- _TASK BRIEF_
Write out the data below exactly, from its first line to the line containing "counter terrorism operations", that line included.

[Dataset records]

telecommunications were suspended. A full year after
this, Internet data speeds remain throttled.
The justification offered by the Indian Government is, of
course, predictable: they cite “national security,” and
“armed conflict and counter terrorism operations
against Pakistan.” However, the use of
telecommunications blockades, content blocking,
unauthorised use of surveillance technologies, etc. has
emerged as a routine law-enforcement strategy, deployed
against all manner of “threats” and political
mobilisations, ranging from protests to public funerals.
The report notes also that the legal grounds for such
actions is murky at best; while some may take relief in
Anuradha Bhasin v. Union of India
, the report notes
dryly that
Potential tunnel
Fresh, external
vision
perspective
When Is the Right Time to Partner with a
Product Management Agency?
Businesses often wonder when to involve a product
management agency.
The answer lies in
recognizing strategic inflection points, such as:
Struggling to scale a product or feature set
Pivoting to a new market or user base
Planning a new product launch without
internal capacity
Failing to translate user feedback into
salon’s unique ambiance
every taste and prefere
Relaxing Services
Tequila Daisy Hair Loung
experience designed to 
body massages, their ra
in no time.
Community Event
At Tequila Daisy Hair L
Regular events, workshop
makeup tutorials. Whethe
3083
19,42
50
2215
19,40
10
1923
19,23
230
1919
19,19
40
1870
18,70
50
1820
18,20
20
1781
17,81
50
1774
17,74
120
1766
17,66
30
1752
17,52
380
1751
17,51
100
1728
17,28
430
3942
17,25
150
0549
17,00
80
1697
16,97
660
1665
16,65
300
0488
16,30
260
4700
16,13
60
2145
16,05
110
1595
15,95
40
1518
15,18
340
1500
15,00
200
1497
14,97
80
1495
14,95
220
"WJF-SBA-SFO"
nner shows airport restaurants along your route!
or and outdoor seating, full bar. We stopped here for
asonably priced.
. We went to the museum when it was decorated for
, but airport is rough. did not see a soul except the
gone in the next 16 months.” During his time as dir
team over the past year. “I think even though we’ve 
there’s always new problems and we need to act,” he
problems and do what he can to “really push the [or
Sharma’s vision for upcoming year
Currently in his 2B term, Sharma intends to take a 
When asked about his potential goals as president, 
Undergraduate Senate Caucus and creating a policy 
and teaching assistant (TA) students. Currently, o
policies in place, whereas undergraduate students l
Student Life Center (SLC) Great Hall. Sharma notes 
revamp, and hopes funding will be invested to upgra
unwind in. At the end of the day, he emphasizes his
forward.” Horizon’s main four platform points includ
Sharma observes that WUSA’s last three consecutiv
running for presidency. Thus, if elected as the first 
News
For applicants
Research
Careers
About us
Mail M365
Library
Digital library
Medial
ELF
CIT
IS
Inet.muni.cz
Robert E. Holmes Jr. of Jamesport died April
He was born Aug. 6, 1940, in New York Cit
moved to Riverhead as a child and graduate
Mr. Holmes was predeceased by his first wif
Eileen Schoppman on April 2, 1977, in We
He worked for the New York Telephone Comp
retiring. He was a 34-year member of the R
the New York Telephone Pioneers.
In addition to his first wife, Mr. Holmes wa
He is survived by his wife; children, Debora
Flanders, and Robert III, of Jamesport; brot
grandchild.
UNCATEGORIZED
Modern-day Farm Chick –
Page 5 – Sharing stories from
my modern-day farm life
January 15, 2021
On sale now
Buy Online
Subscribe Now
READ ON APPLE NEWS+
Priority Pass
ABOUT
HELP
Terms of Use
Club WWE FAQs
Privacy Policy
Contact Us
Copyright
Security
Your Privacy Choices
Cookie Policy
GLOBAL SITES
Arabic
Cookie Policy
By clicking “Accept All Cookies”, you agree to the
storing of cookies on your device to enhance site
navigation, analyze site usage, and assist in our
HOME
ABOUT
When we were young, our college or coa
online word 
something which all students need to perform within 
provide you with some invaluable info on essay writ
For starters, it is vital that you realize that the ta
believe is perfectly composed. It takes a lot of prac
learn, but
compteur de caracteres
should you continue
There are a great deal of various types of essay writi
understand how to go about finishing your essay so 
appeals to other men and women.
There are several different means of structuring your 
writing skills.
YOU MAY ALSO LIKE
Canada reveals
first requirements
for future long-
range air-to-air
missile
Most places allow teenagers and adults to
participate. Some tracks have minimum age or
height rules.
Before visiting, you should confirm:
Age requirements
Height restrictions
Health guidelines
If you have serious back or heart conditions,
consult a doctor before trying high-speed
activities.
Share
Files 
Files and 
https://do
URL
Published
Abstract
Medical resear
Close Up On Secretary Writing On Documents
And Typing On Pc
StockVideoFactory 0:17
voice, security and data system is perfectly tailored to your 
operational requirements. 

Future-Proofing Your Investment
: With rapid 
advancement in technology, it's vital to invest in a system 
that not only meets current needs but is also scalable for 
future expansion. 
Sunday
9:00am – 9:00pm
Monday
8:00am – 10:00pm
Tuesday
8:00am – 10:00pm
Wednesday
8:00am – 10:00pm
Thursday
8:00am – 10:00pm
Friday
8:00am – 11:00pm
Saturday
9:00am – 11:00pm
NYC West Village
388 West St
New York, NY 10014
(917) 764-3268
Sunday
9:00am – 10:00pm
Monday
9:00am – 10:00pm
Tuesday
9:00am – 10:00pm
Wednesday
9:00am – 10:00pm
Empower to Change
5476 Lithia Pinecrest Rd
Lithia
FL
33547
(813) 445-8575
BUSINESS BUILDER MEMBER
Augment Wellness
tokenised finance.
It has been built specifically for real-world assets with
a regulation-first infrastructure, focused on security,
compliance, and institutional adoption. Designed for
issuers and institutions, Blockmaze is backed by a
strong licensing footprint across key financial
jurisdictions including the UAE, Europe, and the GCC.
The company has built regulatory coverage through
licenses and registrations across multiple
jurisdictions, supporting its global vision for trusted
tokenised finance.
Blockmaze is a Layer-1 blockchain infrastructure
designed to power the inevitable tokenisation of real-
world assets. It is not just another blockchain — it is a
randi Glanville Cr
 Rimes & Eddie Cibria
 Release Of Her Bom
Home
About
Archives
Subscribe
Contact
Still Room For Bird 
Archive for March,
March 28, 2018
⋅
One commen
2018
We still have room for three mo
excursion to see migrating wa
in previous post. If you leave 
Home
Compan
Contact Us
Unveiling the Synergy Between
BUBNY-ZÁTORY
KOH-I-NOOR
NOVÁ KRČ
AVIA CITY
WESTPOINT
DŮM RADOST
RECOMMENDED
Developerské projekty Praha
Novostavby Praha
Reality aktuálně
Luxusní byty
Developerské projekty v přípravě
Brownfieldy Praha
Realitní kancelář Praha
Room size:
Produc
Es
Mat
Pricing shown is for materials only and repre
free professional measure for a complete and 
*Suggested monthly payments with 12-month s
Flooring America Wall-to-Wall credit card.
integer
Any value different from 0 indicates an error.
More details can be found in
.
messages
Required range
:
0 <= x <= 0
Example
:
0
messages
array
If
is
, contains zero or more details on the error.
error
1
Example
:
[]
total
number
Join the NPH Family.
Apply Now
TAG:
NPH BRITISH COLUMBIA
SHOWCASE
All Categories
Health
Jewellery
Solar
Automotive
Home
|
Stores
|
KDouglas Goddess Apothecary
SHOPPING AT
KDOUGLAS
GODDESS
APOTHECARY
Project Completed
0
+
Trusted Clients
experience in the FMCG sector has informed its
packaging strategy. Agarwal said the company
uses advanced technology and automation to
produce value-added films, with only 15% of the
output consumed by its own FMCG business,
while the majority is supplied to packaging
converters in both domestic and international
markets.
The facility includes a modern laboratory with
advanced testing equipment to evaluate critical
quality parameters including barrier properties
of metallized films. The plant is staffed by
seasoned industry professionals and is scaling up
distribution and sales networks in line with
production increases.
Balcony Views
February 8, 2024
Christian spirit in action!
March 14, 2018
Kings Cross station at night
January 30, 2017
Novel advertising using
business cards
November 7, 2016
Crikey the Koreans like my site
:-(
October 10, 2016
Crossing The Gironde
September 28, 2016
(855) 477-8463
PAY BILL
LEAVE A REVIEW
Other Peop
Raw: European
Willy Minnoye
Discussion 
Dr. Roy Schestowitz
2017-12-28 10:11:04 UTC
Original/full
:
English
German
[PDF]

- _OUTPUT BELOW_
telecommunications were suspended. A full year after
this, Internet data speeds remain throttled.
The justification offered by the Indian Government is, of
course, predictable: they cite “national security,” and
“armed conflict and counter terrorism operations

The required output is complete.